The distancing and sanitizing of modern war make it more bearable for those at home and thus, tragically, far more likely to happen and be accepted. Separated from war by time and oceans, those at home may hear stories and see images that horrify them, but this horror possesses none of the haunting immediacy of actual personal memory. Secondhand thoughts and images of war are more like dreams we can choose to wake up from and forget—or, in today’s world, like channels we can instantly escape with a push of a button on our remote, or as easily as exiting a website or closing an app. This physical and temporal remoteness—true, for example, of every American conflict since the Civil War—has meant that even when something like an entire generation feels the horrors of war, their bitter memories typically morph into the next generation’s nostalgic dreams of victory and heroism.

Here we must acknowledge a great gap in this text as in nearly every other on the subject of America’s wars and veterans: the deaths and wounds, physical and spiritual, inflicted on the “others,” our enemies, especially our “civilian enemies.” When we walk the blood-soaked soil of the Gettysburg battlegrounds, we acknowledge and feel the pain of all who suffered and died there, and understandably so; but when we approach the awesome sacred gravity of the Vietnam Wall, we are less likely to bear in mind and mourn the loss of the estimated two million Vietnamese lives taken in that same war. As it happens, one of the editors was recently reminded of that fact by a Vietnam veteran who was central to the creation of the Vietnam Memorial.
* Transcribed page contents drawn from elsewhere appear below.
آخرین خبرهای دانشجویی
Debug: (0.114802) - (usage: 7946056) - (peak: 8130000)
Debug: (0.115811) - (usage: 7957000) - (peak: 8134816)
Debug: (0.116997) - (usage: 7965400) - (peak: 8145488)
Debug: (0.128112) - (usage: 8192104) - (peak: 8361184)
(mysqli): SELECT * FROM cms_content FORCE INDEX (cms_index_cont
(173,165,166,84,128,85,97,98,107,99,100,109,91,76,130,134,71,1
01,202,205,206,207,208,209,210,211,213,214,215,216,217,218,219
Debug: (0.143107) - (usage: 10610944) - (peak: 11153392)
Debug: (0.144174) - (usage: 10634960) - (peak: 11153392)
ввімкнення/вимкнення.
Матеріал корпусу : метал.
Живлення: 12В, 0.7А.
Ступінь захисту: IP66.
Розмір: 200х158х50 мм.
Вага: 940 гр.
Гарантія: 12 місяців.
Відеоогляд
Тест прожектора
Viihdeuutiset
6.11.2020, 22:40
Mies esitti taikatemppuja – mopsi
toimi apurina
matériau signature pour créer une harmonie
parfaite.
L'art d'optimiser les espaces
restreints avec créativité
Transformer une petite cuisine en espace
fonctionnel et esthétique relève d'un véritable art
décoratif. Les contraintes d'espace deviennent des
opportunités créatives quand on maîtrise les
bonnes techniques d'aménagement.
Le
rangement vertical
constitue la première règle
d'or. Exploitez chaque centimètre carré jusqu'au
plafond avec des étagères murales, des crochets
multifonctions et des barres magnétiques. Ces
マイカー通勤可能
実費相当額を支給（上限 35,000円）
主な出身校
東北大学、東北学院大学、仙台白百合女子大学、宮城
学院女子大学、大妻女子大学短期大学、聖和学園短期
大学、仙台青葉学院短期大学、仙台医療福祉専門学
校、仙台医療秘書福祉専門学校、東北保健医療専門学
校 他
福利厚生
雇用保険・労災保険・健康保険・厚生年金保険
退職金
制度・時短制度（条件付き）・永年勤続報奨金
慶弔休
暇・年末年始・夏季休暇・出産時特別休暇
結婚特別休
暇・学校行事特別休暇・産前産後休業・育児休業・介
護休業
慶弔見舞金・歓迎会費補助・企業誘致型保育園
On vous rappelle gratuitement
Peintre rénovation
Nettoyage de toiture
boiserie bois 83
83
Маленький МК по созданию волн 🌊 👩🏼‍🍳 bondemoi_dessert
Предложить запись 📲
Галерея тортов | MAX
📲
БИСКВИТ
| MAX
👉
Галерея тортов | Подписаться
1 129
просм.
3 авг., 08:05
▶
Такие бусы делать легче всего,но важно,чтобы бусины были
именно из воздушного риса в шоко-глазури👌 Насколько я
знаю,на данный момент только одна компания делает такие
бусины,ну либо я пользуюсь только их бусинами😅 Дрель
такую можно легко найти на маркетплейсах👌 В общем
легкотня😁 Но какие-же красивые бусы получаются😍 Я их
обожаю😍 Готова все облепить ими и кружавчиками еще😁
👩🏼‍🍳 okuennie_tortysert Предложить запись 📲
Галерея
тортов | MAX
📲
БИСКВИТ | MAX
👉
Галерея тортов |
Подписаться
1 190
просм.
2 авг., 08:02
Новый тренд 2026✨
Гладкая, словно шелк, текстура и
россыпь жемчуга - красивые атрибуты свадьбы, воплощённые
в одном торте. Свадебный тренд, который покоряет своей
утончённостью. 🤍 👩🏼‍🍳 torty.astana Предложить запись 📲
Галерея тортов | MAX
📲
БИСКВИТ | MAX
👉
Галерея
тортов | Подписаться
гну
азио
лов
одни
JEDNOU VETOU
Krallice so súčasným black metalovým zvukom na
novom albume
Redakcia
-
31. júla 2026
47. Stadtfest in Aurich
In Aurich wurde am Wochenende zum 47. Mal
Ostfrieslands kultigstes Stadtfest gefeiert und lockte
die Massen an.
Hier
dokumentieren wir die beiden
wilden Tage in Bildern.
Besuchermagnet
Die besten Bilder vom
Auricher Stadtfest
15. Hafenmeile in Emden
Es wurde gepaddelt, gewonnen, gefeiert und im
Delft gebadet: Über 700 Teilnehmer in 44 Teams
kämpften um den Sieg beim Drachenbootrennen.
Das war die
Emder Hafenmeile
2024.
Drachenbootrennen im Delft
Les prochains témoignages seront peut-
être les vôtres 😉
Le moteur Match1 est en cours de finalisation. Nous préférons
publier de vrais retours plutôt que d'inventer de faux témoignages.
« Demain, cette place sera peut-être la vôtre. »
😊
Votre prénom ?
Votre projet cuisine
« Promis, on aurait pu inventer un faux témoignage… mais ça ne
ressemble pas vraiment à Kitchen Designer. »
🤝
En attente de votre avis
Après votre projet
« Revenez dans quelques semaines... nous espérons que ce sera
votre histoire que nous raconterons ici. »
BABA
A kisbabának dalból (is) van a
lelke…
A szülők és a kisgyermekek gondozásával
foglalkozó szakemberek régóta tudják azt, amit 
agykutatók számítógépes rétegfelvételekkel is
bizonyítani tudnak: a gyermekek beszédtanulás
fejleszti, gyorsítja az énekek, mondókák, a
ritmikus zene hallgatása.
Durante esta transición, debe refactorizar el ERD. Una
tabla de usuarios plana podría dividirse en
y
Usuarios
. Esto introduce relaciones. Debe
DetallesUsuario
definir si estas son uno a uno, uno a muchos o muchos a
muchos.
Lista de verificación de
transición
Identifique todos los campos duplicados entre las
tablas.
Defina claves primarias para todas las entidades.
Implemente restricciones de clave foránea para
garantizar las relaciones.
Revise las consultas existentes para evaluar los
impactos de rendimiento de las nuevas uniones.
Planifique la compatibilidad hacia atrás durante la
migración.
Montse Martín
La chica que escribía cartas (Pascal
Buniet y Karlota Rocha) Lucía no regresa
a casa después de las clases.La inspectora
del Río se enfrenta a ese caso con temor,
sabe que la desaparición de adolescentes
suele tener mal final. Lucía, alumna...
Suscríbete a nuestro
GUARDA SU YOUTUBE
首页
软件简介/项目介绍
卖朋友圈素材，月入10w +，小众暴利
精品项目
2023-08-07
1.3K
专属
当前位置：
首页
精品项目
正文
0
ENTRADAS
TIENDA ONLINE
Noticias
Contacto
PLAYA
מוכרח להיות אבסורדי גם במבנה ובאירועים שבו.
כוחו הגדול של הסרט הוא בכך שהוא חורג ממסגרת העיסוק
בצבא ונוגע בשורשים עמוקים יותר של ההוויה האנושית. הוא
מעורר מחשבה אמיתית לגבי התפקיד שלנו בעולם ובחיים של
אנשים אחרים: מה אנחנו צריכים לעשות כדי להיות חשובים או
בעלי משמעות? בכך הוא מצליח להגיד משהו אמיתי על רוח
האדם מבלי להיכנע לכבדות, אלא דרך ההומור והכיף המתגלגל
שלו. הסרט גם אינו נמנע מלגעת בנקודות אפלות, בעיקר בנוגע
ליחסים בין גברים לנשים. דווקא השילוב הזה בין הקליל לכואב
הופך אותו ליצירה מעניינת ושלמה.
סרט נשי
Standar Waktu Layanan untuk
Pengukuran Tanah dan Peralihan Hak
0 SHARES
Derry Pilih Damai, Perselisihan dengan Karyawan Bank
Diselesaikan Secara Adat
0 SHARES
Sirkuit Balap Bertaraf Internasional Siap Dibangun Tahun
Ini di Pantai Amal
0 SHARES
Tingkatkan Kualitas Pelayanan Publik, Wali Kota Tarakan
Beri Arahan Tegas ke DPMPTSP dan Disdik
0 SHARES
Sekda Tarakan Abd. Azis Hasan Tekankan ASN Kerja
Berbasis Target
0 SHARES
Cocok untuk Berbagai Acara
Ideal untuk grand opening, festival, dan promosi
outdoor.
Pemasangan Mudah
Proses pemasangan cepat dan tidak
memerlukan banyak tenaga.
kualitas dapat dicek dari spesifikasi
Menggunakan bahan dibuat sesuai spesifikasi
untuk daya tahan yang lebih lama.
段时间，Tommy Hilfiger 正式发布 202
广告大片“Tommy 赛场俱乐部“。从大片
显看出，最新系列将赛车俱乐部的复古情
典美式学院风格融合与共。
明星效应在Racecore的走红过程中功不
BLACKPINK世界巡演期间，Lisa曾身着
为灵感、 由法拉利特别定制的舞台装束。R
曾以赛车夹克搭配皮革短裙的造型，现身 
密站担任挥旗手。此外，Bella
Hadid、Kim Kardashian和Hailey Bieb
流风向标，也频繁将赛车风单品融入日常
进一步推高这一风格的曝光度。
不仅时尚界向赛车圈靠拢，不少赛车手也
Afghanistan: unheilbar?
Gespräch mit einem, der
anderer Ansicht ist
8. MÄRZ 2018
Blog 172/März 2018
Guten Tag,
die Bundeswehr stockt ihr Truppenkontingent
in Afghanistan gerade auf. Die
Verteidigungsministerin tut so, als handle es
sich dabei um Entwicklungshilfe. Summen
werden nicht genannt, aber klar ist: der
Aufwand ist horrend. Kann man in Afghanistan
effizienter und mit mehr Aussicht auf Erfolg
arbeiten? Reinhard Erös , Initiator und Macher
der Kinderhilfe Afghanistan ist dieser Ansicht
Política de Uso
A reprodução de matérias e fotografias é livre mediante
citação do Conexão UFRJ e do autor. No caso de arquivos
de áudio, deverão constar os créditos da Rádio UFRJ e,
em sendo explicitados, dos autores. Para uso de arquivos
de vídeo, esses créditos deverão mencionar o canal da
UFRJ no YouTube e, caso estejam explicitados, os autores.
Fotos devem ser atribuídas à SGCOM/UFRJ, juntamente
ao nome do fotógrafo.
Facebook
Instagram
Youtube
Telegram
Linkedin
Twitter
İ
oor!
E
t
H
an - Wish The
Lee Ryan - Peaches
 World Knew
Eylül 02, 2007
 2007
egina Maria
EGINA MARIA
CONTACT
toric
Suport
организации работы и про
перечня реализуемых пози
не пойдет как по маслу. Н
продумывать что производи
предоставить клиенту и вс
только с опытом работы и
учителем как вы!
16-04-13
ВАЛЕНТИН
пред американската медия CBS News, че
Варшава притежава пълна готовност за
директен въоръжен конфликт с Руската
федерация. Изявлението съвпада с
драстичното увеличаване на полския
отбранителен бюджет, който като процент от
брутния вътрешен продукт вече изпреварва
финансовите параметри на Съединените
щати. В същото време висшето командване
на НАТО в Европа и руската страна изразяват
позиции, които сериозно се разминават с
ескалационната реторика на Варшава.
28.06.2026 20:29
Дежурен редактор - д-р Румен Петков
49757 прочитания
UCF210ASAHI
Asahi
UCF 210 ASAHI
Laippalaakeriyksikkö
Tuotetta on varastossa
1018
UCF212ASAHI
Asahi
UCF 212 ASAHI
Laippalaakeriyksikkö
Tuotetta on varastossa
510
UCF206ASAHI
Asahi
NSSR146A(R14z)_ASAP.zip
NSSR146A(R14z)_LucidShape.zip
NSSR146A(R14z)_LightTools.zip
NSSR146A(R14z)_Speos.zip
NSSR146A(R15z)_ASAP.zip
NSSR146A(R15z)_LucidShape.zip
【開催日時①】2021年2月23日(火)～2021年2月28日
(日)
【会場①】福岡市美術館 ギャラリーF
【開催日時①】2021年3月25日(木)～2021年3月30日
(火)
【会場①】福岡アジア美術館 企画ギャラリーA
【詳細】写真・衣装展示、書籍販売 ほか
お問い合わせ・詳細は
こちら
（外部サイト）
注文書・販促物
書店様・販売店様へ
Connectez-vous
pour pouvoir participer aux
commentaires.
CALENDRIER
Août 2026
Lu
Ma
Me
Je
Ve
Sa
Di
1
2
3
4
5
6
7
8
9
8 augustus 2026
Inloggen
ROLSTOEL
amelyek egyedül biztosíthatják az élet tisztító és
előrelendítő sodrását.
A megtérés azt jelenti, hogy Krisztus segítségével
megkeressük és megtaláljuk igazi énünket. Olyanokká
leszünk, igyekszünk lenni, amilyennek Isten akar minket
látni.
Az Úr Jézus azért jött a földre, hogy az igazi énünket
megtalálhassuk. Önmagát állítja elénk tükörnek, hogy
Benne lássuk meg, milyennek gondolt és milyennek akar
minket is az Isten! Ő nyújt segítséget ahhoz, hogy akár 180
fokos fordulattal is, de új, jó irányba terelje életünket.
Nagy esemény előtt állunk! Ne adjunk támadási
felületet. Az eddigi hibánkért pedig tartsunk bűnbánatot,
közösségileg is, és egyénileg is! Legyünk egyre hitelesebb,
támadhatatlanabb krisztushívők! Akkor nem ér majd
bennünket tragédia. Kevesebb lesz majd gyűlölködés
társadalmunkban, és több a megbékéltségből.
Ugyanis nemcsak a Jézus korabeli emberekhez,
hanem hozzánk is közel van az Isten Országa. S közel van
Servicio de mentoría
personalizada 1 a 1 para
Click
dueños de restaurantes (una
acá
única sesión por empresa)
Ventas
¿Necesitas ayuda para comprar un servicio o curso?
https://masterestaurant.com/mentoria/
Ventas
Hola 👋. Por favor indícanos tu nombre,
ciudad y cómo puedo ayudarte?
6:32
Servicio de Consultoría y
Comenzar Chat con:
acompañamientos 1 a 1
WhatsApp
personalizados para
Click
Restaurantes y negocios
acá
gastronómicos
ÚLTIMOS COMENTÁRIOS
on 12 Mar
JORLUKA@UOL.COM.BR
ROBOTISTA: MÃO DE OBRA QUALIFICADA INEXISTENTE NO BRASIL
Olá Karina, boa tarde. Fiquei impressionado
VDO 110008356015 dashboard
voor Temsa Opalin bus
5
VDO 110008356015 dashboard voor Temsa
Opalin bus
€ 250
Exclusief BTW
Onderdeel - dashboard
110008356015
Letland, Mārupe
It is chastening to remind ourselves too that the war Americans know as the Vietnam War is known in Vietnam as the American War. How can we forget that every war has at least two sides? “Easily” is perhaps the answer that first comes to mind. 

Amidst this awful cycle of war and forgetting, this book stands defiantly hopeful. Its authors equip veterans with ways to better understand the moral injuries with which they may be afflicted, reassure veterans that they are not alone, and help them to realize that, just as physical amputees can learn to live well in the aftermath of their injuries, spiritual amputees can restore their lives and rediscover joy. For readers who are caregivers, the authors offer different frameworks for understanding, dealing with, and treating the morally injured. And for readers who have neither gone to war nor interacted closely with those who did, the authors serve collective notice of war’s enduring cost, lest these readers—via nostalgic dream, irrational fear, the incomplete calculation of self-interest, or fleeting passion—endorse yet another unnecessary war and send others off to fight it.